You post is so powerful.
I wondered if you might share with our list what kinds of mapping, mobile, and organizing interfaces are being deployed in this new movement? How do they intersect with the issues you outlined? How do they move between the digital and the embodied? And what kinds of mobilizations in both digital and embodied, on the ground demonstrations, are evolving?

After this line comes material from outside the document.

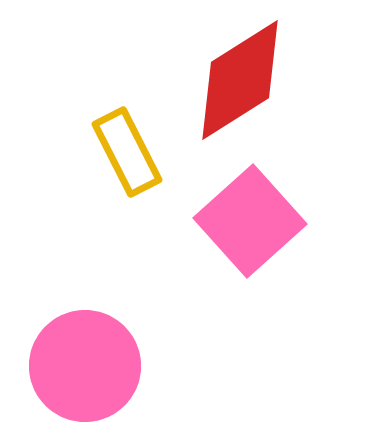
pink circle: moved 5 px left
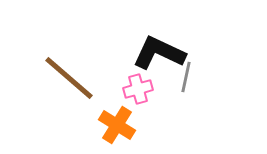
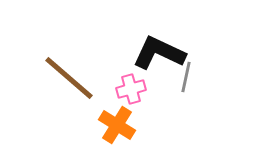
pink cross: moved 7 px left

It strikes me that the current student movement in South Africa perhaps opens up our discussion of mobile apps and environmental performances towards a move transnational consideration.
Patty
Patricia R. Zimmermann, Ph.D.
Professor of Screen Studies
Roy H. Park School of Communication
Codirector, Finger Lakes Environmental Film Festival
Ithaca College
953 Danby Road
Ithaca, New York 14850 USA
http://faculty.ithaca.edu:83/patty/
http://www.ithaca.edu/fleff
________________________________________
From: empyre-bounces at lists.artdesign.unsw.edu.au <empyre-bounces at lists.artdesign.unsw.edu.au> on behalf of Dale Hudson <dale.hudson at nyu.edu>
Sent: Friday, November 6, 2015 8:41 AM
To: soft_skinned_space
Subject: Re: [-empyre-] week one | mobile apps and environmental performance
----------empyre- soft-skinned space----------------------
Thanks, Jeff.
Patty and I really loved the way that the PlantBots initiate discussions without the same potentially threatening affect of more direct approaches to documenting the health and environmental hazards of GMOs, which we imagined as a corollary of sorts to ways that corporations exercise intellectual property to discourage innovation with digital technologies and media content.

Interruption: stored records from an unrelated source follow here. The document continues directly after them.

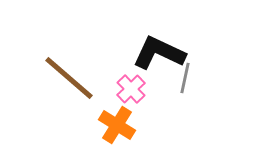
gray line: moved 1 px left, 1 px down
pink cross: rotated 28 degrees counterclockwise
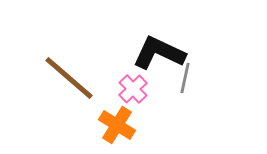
pink cross: moved 2 px right
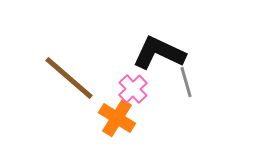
gray line: moved 1 px right, 4 px down; rotated 28 degrees counterclockwise
orange cross: moved 7 px up
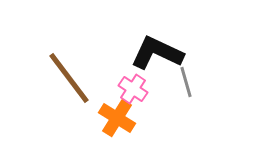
black L-shape: moved 2 px left
brown line: rotated 12 degrees clockwise
pink cross: rotated 12 degrees counterclockwise
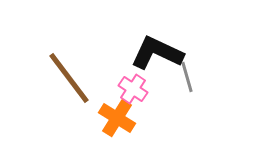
gray line: moved 1 px right, 5 px up
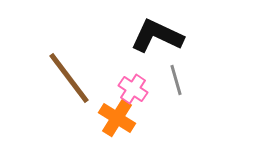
black L-shape: moved 17 px up
gray line: moved 11 px left, 3 px down
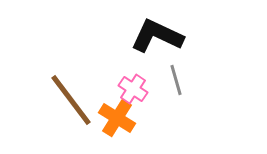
brown line: moved 2 px right, 22 px down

Could you tell us more about what you’re been doing int relation to pollinator decline? I would also be interested to know whether you and Wendy have been thinking of any of these issues in relation to indigenous rights?
Best,
Dale
On Nov 5, 2015, at 17:00, Jeff Schmuki <jschmuki at gmail.com> wrote:
> ----------empyre- soft-skinned space----------------------
> Hello Dale and All,
>
> PlantBot Genetics began as a street-based project where we would release PlantBots into public spaces. These humorous PlantBot Invasions would easily draw attention, and once someone stops for a moment, they will ask a question. Humor is a vital ingredient as it creates a safe place for the discussion to occur. Those visiting hopefully come away empowered through links, published information, and guidelines for better food and environmental practices at home. Today we often use an 18’ off-grid, trailer (ArtLab) converted into a mobile platform containing a library of information and hands-on activities. Most are surprised at the proliferation of GM products in the market and being unlabeled, we all are consuming them. Is it better to have a choice? When the project began in 2009, most were unaware of GMOs and wanted to learn more. Today many do know and while some just want to play with the PlantBots, complex discussions on supporting transparency in food labeling, supporting local farming, composting, pollinator decline and native plants, always transpire. Everyone seems to have a good time and PlantBot fun transcends language wherever we are. GM research is being done worldwide today, and is a complex issue yet, "what will it all become" is an interesting question. PlantBot Genetics believes conversations from these events is powerful and provides the opportunities for change, whether it be at the individual level or through community-wide discourse. Most recently we have been focusing on pollinator decline in the US and abroad.